Regroupant deux grands poètes du XXème siècle, chacun considéré comme classique dans sa langue, ce programme illustre les questions posées par ce que l’on pourrait appeler un lyrisme collectif. Tous deux porteurs d’une voix particulière, leur souffle poétique s’ancre dans des références à la fois mondiales (le substrat biblique ou la poésie antique par exemple) et propres à leur identité et au contexte de naissance des poèmes. Nous étudierons non seulement la portée des contextes de production des œuvres mais aussi les limites mêmes de cette contextualisation grâce au déploiement d’une parole poétique, qui amène à redéfinir la notion d’un lyrisme qui utiliserait l’intime pour mieux dire le collectif.

Dans ses entretiens, Mahmoud Darwich, sans doute le plus grand poète arabe du XXème siècle, cite à de nombreuses reprises Federico Garcia Lorca comme une référence. Classique en arabe, l’œuvre de Mahmoud Darwich est en elle-même comparatiste : nourrie de références mondiales, lue dans de nombreuses langues, elle est vraisemblablement une des plus accessibles aux lecteurs non arabophones.

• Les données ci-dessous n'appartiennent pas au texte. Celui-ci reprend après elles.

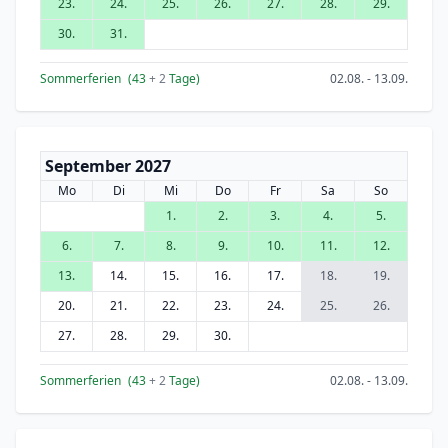
23.
24.
25.
26.
27.
28.
29.
30.
31.
Sommerferien
(43
+ 2
Tage)
02.08. - 13.09.
September 2027
Mo
Di
Mi
Do
Fr
Sa
So
1.
2.
3.
4.
5.
6.
7.
8.
9.
10.
11.
12.
13.
14.
15.
16.
17.
18.
19.
20.
21.
22.
23.
24.
25.
26.
27.
28.
29.
30.
Sommerferien
(43
+ 2
Tage)
02.08. - 13.09.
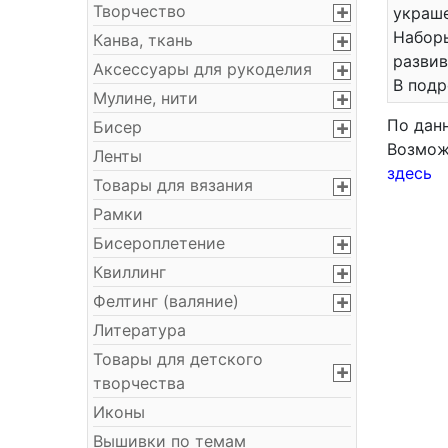
Творчество
украше
Набор
Канва, ткань
развив
Аксессуары для рукоделия
В подр
Мулине, нити
По дан
Бисер
Возмож
Ленты
здесь
Товары для вязания
Рамки
Бисероплетение
Квиллинг
Фелтинг (валяние)
Литература
Товары для детского
творчества
Иконы
Вышивки по темам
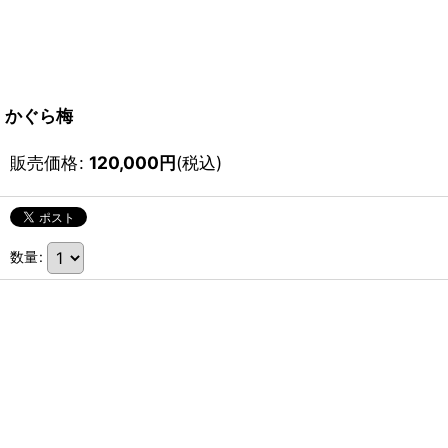
かぐら梅
販売価格
:
120,000
円
(税込)
数量
:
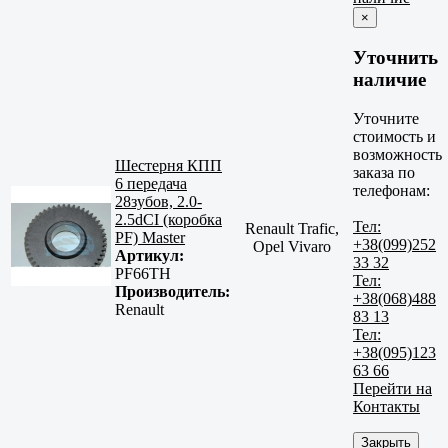
×
Уточнить
наличие
Уточните
стоимость и
возможность
Шестерня КПП
заказа по
6 передача
телефонам:
28зубов, 2.0-
2.5dCI (коробка
Тел:
Renault Trafic,
PF) Master
+38(099)252
Opel Vivaro
Артикул:
33 32
PF66TH
Тел:
Производитель:
+38(068)488
Renault
83 13
Тел:
+38(095)123
63 66
Перейти на
Контакты
Закрыть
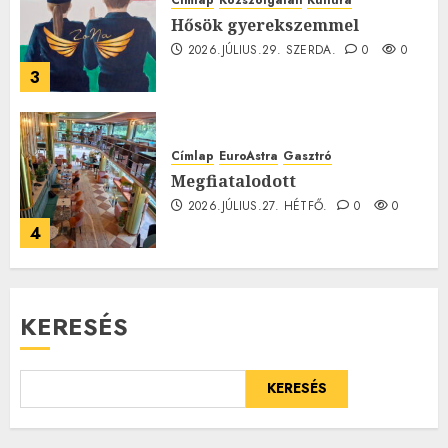
Címlap
Közszolgálati
Kultúra
Hősök gyerekszemmel
2026.JÚLIUS.29. SZERDA.
0
0
3
Címlap
EuroAstra
Gasztró
Megfiatalodott
2026.JÚLIUS.27. HÉTFŐ.
0
0
4
KERESÉS
KERESÉS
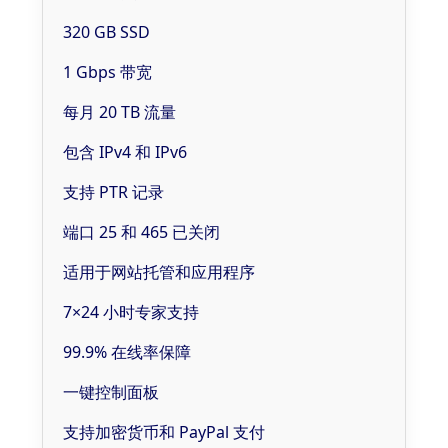
320 GB SSD
1 Gbps 带宽
每月 20 TB 流量
包含 IPv4 和 IPv6
支持 PTR 记录
端口 25 和 465 已关闭
适用于网站托管和应用程序
7×24 小时专家支持
99.9% 在线率保障
一键控制面板
支持加密货币和 PayPal 支付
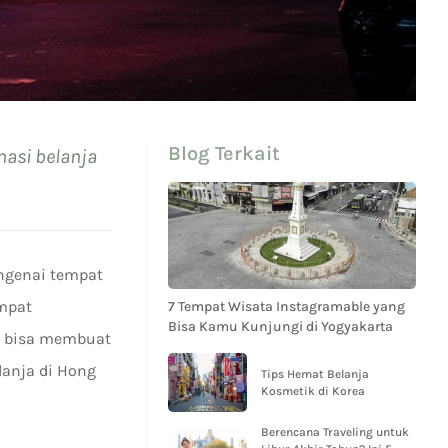
Blog Terkait
nasi belanja
engenai tempat
empat
7 Tempat Wisata Instagramable yang
Bisa Kamu Kunjungi di Yogyakarta
ng bisa membuat
lanja di Hong
Tips Hemat Belanja
Kosmetik di Korea
Berencana Traveling untuk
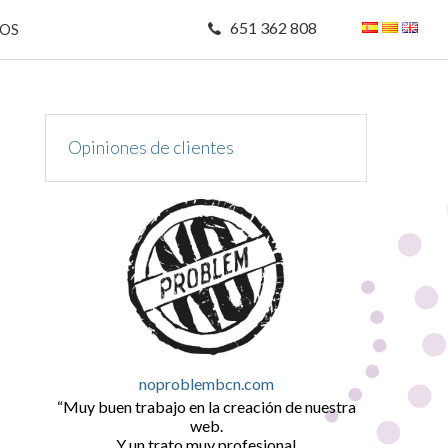
651 362 808
MOS
Opiniones de clientes
noproblembcn.com
Muy buen trabajo en la creación de nuestra
web.
Y un trato muy profesional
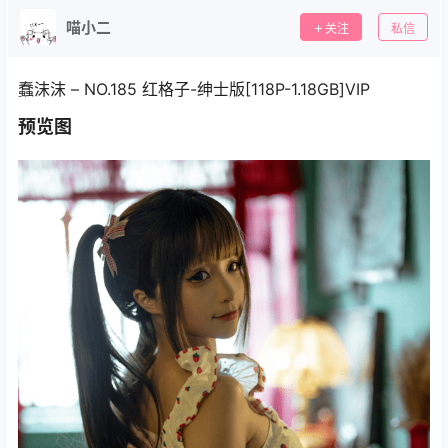
喵小二
关注
私信
蠢沫沫 – NO.185 红格子-绅士版[118P-1.18GB]VIP
预览图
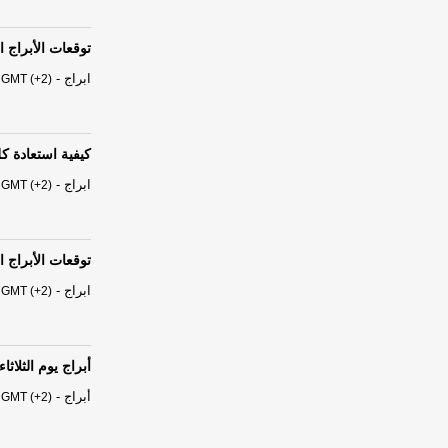
توقعات الأبراج الفلكية ال
ابراج
-
 GMT (+2)
كيفية استعادة 
ابراج
-
 GMT (+2)
توقعات الأبراج الفلكية ال
ابراج
-
 GMT (+2)
أبراج يوم الثلاثاء 04 آب - أغسطس 026
أبراج
-
 GMT (+2)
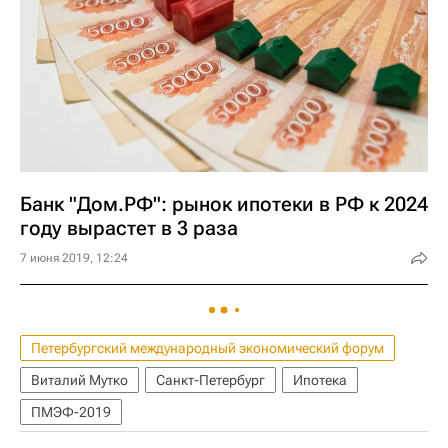
Банк "Дом.РФ": рынок ипотеки в РФ к 2024
году вырастет в 3 раза
7 июня 2019, 12:24
Петербургский международный экономический форум
Виталий Мутко
Санкт-Петербург
Ипотека
ПМЭФ-2019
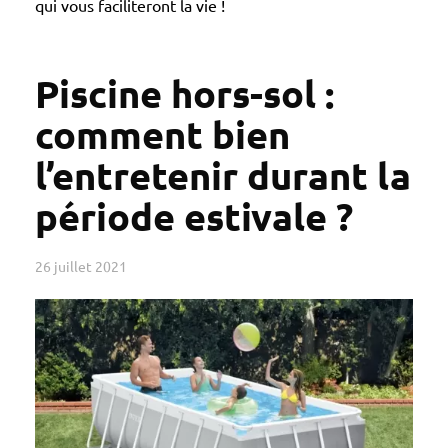
qui vous faciliteront la vie !
Piscine hors-sol :
comment bien
l’entretenir durant la
période estivale ?
26 juillet 2021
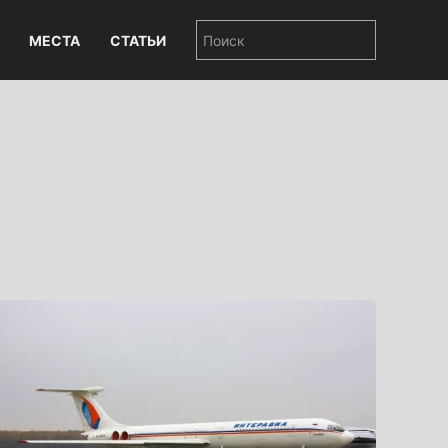
МЕСТА
СТАТЬИ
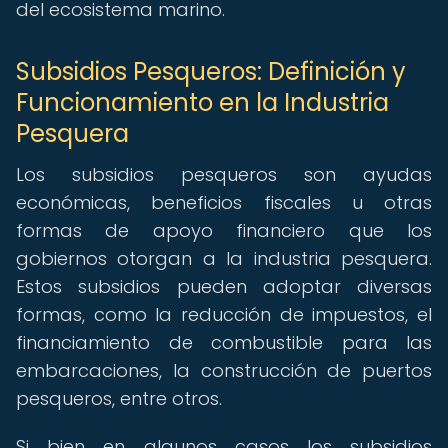
del ecosistema marino.
Subsidios Pesqueros: Definición y
Funcionamiento en la Industria
Pesquera
Los subsidios pesqueros son ayudas
económicas, beneficios fiscales u otras
formas de apoyo financiero que los
gobiernos otorgan a la industria pesquera.
Estos subsidios pueden adoptar diversas
formas, como la reducción de impuestos, el
financiamiento de combustible para las
embarcaciones, la construcción de puertos
pesqueros, entre otros.
Si bien en algunos casos los subsidios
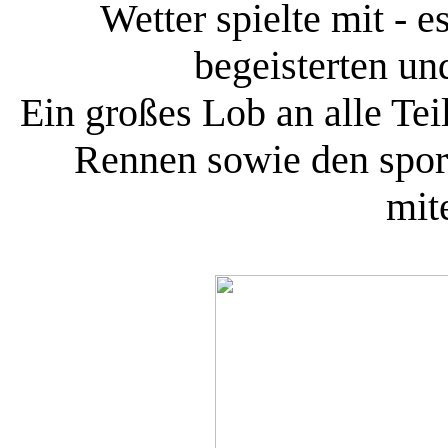
Wetter spielte mit - e
begeisterten un
Ein großes Lob an alle Te
Rennen sowie den sport
mit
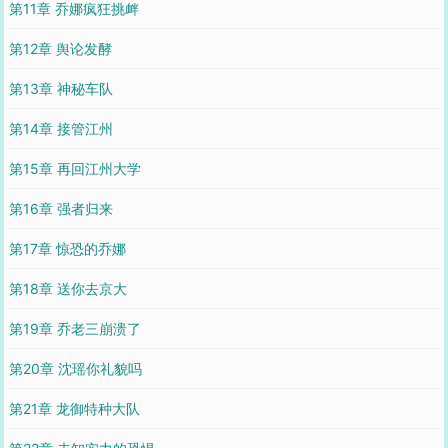
第11章 乔娜疯狂挑衅
第12章 舆论发酵
第13章 神秘车队
第14章 接管江州
第15章 再回江州大学
第16章 强者归来
第17章 惊恐的乔娜
第18章 送你去京大
第19章 乔老三崩溃了
第20章 沈瑶你礼貌吗
第21章 龙御特种大队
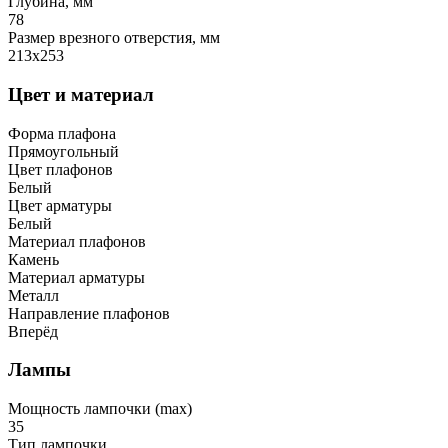
Глубина, мм
78
Размер врезного отверстия, мм
213х253
Цвет и материал
Форма плафона
Прямоугольный
Цвет плафонов
Белый
Цвет арматуры
Белый
Материал плафонов
Камень
Материал арматуры
Металл
Направление плафонов
Вперёд
Лампы
Мощность лампочки (max)
35
Тип лампочки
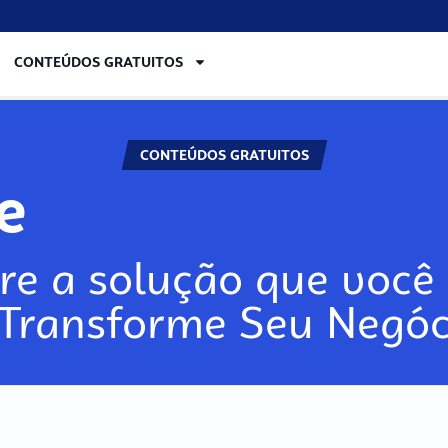
CONTEÚDOS GRATUITOS
CONTEÚDOS GRATUITOS
re
re a solução que você 
 Transforme Seu Negóc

L’anthologie proposée, validée par le poète qui a lui-même choisi les poèmes qui la composent donne un aperçu diachronique de sa production et regroupe ses œuvres les plus célèbres, faisant entendre une voix personnelle marquée par les « changements des temps, [et les] cadences du paysage poétique universel[1]. » Plus connue sans doute, l’œuvre de Federico García Lorca offre à ce programme, au-delà du simple plaisir de relire et d’étudier le Romancero Gitan, la possibilité de s’interroger sur cette identité poétique collective propre à une langue et à une pratique littéraire.

Ce programme rassemble ainsi deux auteurs qui, aux prises avec l’Histoire et la mise à mal des identités collectives, ont proposé des pratiques de la poésie redéfinissant, chacun dans sa propre perspective, les rapports entre création artistique individuelle, prise en charge d’une énonciation collective et transformation du monde.


[1] Mahmoud Darwish, op. cit., préface de l’auteur.